— BEGIN Task input —

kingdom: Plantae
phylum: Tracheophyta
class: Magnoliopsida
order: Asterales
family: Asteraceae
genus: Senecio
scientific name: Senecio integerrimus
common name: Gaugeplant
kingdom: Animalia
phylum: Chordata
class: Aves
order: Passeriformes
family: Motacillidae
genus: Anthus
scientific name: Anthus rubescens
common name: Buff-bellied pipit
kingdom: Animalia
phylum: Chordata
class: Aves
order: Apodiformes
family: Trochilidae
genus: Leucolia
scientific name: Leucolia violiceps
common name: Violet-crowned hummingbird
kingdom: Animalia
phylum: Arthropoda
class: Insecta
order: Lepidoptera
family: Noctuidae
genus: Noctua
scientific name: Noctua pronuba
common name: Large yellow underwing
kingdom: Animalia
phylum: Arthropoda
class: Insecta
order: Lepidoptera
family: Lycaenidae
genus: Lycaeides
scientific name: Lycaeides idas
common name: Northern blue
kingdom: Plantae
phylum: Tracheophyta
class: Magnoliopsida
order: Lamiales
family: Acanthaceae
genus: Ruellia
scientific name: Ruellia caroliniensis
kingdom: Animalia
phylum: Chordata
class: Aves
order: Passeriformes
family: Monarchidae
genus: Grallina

— END Task input —

Given problem: Rewrite the data above with every "common name" changed to "vernacular name", leaving everything else as it is.

Response to the exercise:
kingdom: Plantae
phylum: Tracheophyta
class: Magnoliopsida
order: Asterales
family: Asteraceae
genus: Senecio
scientific name: Senecio integerrimus
vernacular name: Gaugeplant
kingdom: Animalia
phylum: Chordata
class: Aves
order: Passeriformes
family: Motacillidae
genus: Anthus
scientific name: Anthus rubescens
vernacular name: Buff-bellied pipit
kingdom: Animalia
phylum: Chordata
class: Aves
order: Apodiformes
family: Trochilidae
genus: Leucolia
scientific name: Leucolia violiceps
vernacular name: Violet-crowned hummingbird
kingdom: Animalia
phylum: Arthropoda
class: Insecta
order: Lepidoptera
family: Noctuidae
genus: Noctua
scientific name: Noctua pronuba
vernacular name: Large yellow underwing
kingdom: Animalia
phylum: Arthropoda
class: Insecta
order: Lepidoptera
family: Lycaenidae
genus: Lycaeides
scientific name: Lycaeides idas
vernacular name: Northern blue
kingdom: Plantae
phylum: Tracheophyta
class: Magnoliopsida
order: Lamiales
family: Acanthaceae
genus: Ruellia
scientific name: Ruellia caroliniensis
kingdom: Animalia
phylum: Chordata
class: Aves
order: Passeriformes
family: Monarchidae
genus: Grallina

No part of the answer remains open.